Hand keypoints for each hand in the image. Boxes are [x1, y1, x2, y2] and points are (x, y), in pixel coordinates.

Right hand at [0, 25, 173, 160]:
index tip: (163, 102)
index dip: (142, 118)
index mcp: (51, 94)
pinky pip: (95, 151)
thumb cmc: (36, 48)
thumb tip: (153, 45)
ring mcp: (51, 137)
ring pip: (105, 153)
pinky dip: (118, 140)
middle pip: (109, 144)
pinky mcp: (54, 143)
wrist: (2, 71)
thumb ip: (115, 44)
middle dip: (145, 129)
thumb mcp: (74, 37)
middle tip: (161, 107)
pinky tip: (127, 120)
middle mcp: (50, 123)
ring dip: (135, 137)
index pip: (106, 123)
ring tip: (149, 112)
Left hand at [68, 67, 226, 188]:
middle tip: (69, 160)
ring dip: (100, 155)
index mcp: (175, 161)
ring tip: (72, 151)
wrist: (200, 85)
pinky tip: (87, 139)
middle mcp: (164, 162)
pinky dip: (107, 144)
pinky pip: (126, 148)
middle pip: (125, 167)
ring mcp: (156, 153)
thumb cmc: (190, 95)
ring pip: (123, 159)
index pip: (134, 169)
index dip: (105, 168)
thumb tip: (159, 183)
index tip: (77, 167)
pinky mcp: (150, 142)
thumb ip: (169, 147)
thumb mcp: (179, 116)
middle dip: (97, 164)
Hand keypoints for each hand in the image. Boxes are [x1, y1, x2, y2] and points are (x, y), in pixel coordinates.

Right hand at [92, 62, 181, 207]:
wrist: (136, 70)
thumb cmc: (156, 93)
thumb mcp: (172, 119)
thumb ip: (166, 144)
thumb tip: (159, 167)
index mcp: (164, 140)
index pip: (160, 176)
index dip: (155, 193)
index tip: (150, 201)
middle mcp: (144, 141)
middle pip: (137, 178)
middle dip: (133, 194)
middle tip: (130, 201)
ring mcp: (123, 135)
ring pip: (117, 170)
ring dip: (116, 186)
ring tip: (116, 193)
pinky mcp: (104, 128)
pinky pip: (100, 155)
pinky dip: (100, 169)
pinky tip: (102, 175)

-=-=-=-=-

§ Exercise directions
Go through the entries and filter for lines holding the word "pinky"; copy each match.

§ Solved exercise
pinky pip: (95, 151)
pinky dip: (118, 140)
pinky mcp: (54, 143)
pinky tip: (127, 120)
pinky tip: (87, 139)
pinky dip: (107, 144)
pinky pip: (126, 148)
pinky mcp: (150, 142)
pinky mcp: (104, 128)
pinky pip: (100, 155)
pinky dip: (100, 169)
pinky tip: (102, 175)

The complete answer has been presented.